U.S. Death Rate Soared To A Grim Number In 2020

The life expectancy in the United States fell by nearly two years in 2020 amid the ongoing COVID-19 pandemic.

The Centers for Disease Control and Prevention released its finalized data on 2020 death rates which confirmed life expectancy dropped from 78.8 years in 2019 to 77 years in 2020, the largest one-year life expectancy drop since World War II, NBC News reports.

“We normally don’t see declines of life expectancy of this magnitude,” said Bob Anderson, chief of the mortality statistics branch at the CDC’s National Center for Health Statistics, via NBC News. “Usually when we see fluctuations in life expectancy, it’s only for a couple months of the year, so this is quite significant.”

Additionally, the average life expectancy for males in the U.S. dropped from 76.3 in 2019 to 74.2 in 2020 (2.1 years), while the average for woman fell from 81.4 in 2019 to 79.9 in 2020 (1.5 years).

The data also showed the average age-adjusted death rate rose by about 17%, with 715.2 deaths per 100,000 individuals reported in 2019 and 835.4 deaths per 100,000 in 2020.

Dr. Steven Woolf, director emeritus of the Center on Society and Health at Virginia Commonwealth University, also noted “racial disparities” among the data, with the increase for Black and Hispanic Americans far exceeding all other groups.

Death rates increased by nearly 43% among Hispanic males and greater than 32% among Hispanic females.

Death rates in Black males increased by 28% and death rates among Black females rose by nearly 25%.

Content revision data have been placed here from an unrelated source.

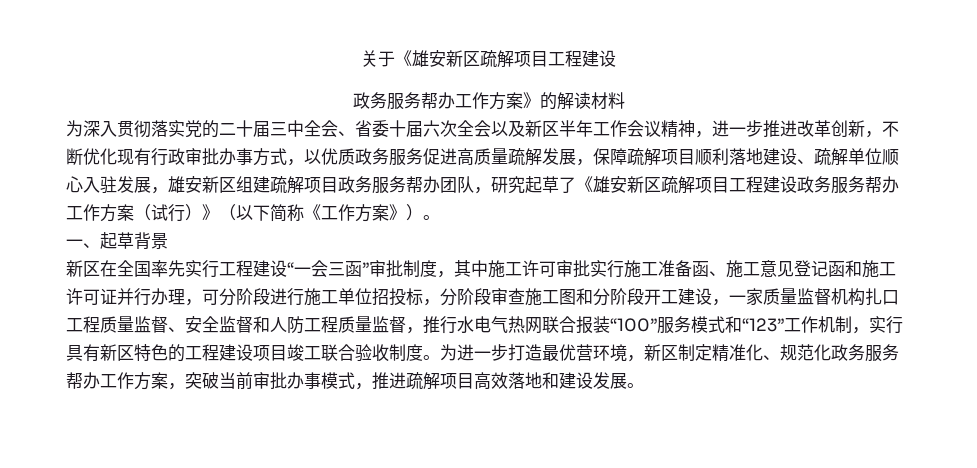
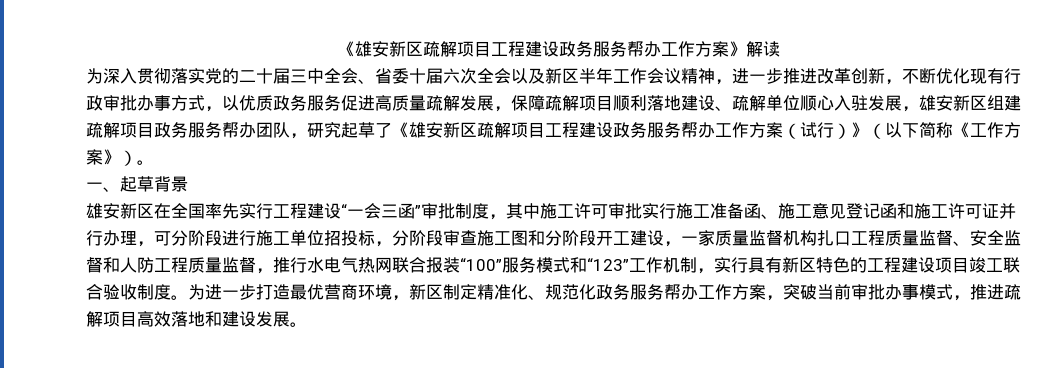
[361,50,616,68] 关于《雄安新区疏解项目工程建设 // -> [338,41,559,57] 《雄安新区疏解项目工程建设
[539,92,557,110] 的 -> (746, 49) none
[590,92,625,109] 材料 -> (780, 49) none
(168, 241) none -> [86,203,120,219] 雄安
(593, 352) none -> [341,284,358,300] 商

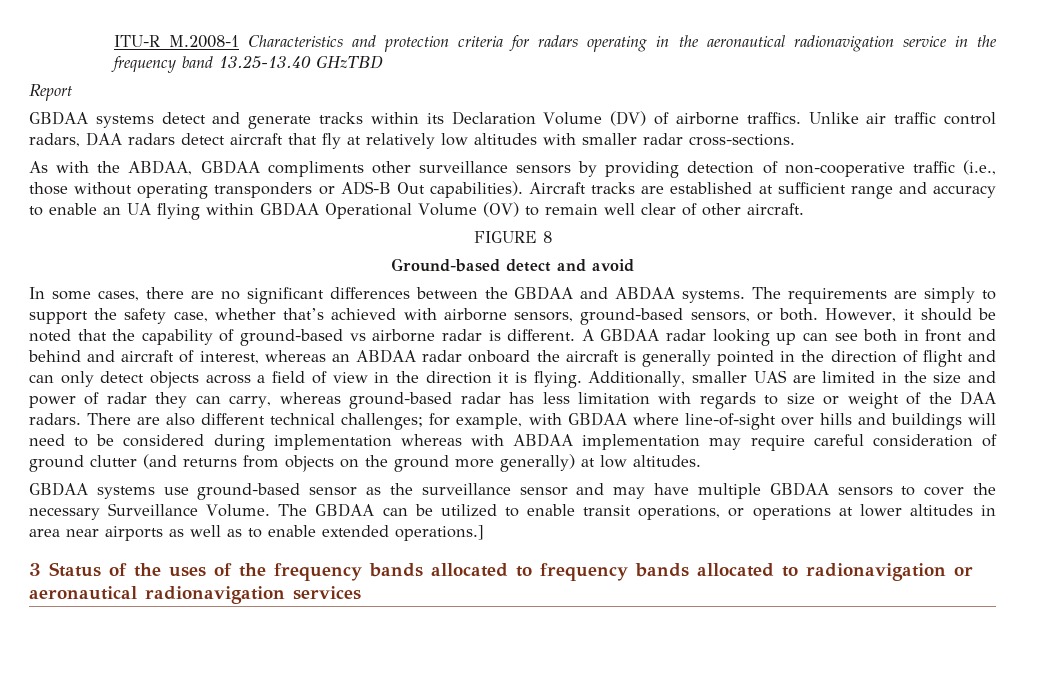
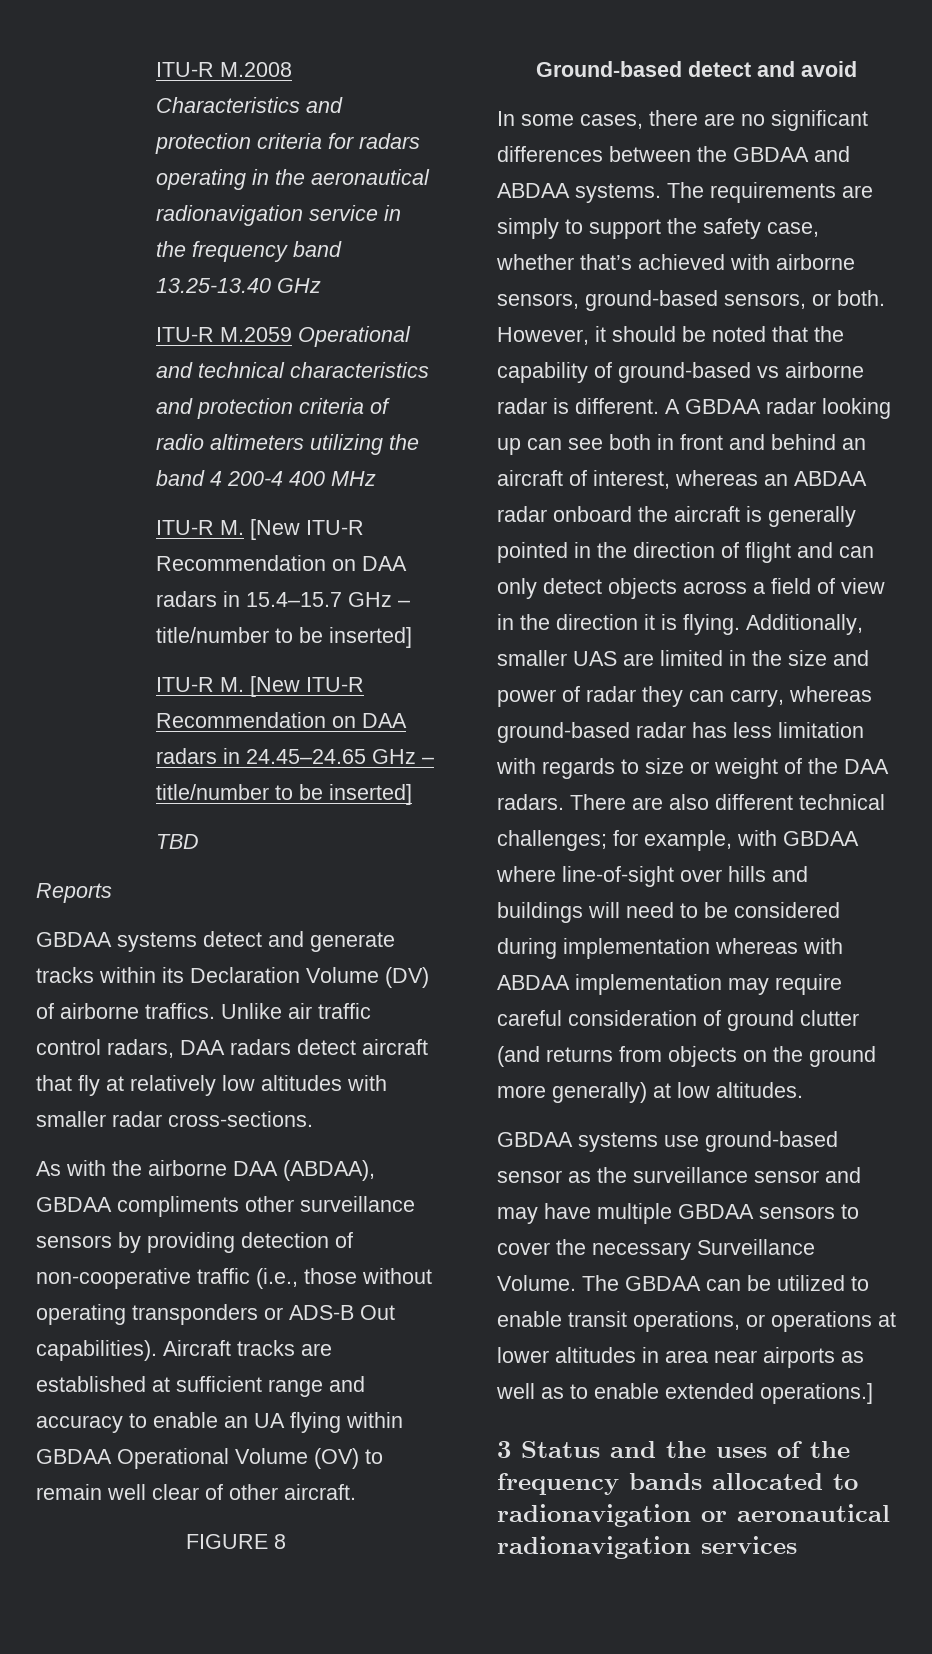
[113,35,239,48] ITU-R M.2008-1 -> [155,62,292,77] ITU-R M.2008
[315,55,383,69] [29,84,72,101] GHzTBD // Report -> [276,278,321,293] [155,326,411,347] [155,362,429,378] [155,398,390,419] [155,434,419,455] [155,470,376,486] [155,519,364,540] [155,555,407,571] [155,591,410,607] [155,627,412,648] [155,676,364,697] [155,712,407,728] [155,748,434,764] [155,784,412,805] [155,834,199,849] [36,883,112,903] GHz // ITU-R M.2059 Operational and technical characteristics and protection criteria of radio altimeters utilizing the band 4 200-4 400 MHz // ITU-R M. [New ITU-R Recommendation on DAA radars in 15.4–15.7 GHz – title/number to be inserted] // ITU-R M. [New ITU-R Recommendation on DAA radars in 24.45–24.65 GHz – title/number to be inserted] // TBD // Reports
[128,160,193,175] ABDAA, -> [148,1160,375,1181] airborne DAA (ABDAA),
[87,350,116,362] and -> [842,438,866,450] an
[109,563,127,576] of -> [610,1441,656,1458] and
[540,563,798,581] frequency bands allocated to -> (858, 1482) none

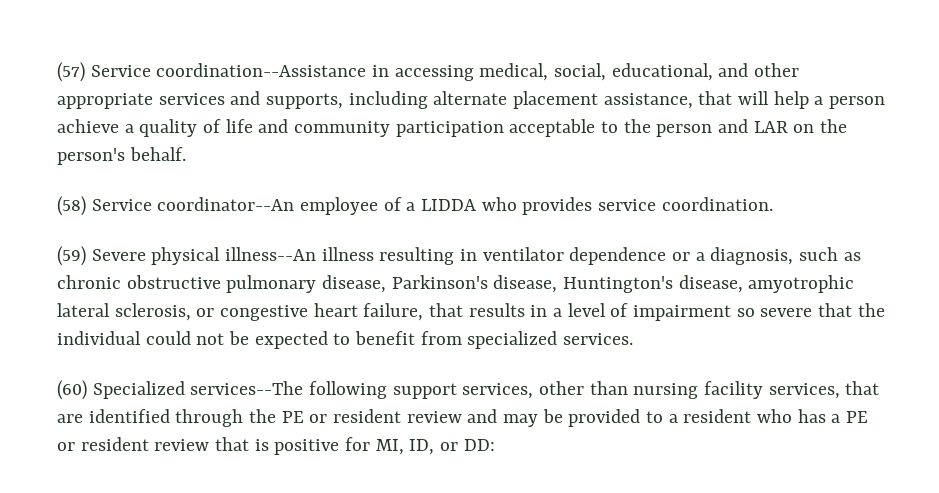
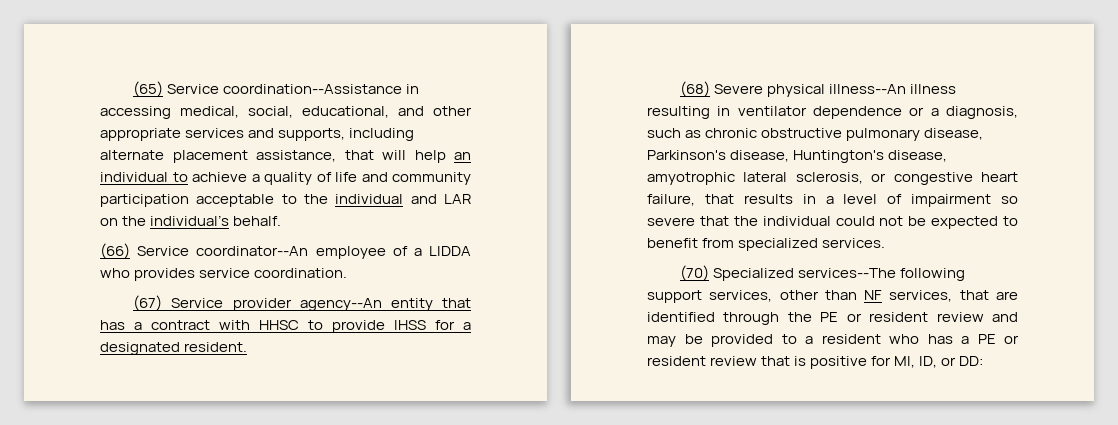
[57,62,85,82] (57) -> [133,81,164,97] (65)
[814,96,886,109] a person -> [454,152,471,160] [100,172,188,182] an individual to
[656,124,713,137] person -> [335,194,404,204] individual
[57,148,125,165] person's -> [150,215,230,226] individual’s
[57,196,86,216] (58) -> [100,243,130,259] (66)
[57,246,86,266] (59) -> [133,295,471,311] [100,320,471,333] [100,342,248,355] [680,81,711,97] (67) Service provider agency--An entity that has a contract with HHSC to provide IHSS for a designated resident. // (68)
[57,380,87,400] (60) -> [680,265,710,281] (70)
[633,381,764,399] nursing facility -> [864,290,883,300] NF

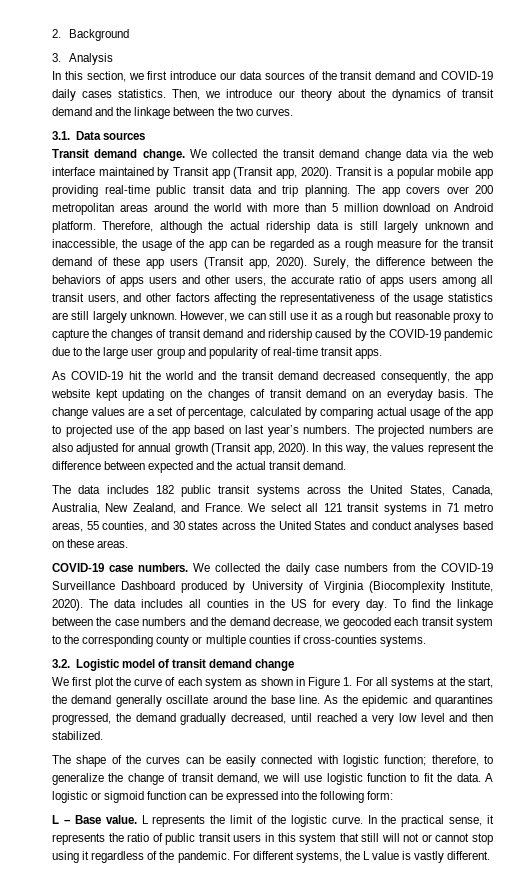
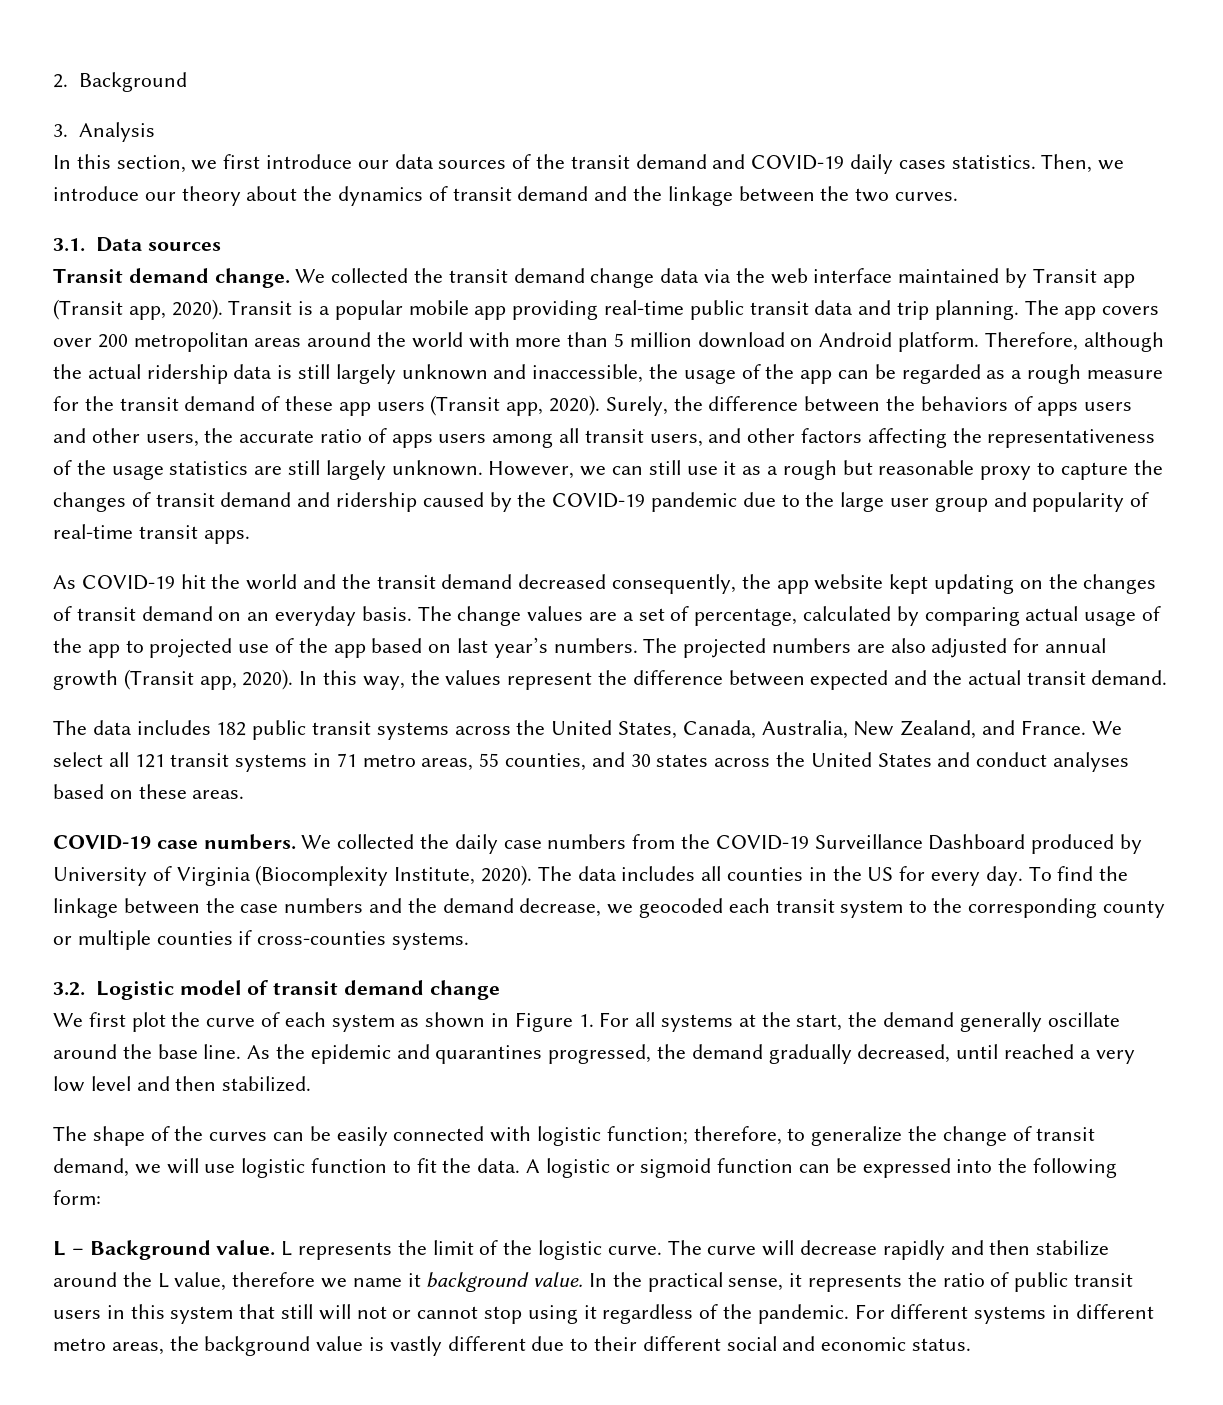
[74,815,101,824] Base -> [89,1240,211,1260] Background
(363, 820) none -> [667,1240,1110,1260] [53,1272,584,1292] The curve will decrease rapidly and then stabilize around the L value, therefore we name it background value.
[295,851,491,863] systems, the L value is vastly different. -> [974,1304,1154,1324] [53,1336,972,1356] systems in different metro areas, the background value is vastly different due to their different social and economic status.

Death rates among White males increased by about 13 % and 12% among White females in 2020.

“That just shouldn’t be happening,” Woolf said via NBC News. “There is this deeply embedded health consequence of systemic racism.”

Nine of the 10 typical leading causes of death in the U.S. remained the same, with COVID following heart disease and cancer for the third most common casualty, followed by unintentional injuries (including drug overdoses), stroke, chronic lower respiratory disease, Alzheimer’s disease, influenza and pneumonia and kidney disease.

Heart disease, unintentional injury and diabetes related deaths saw the largest increases among causes of deaths previously included in the list.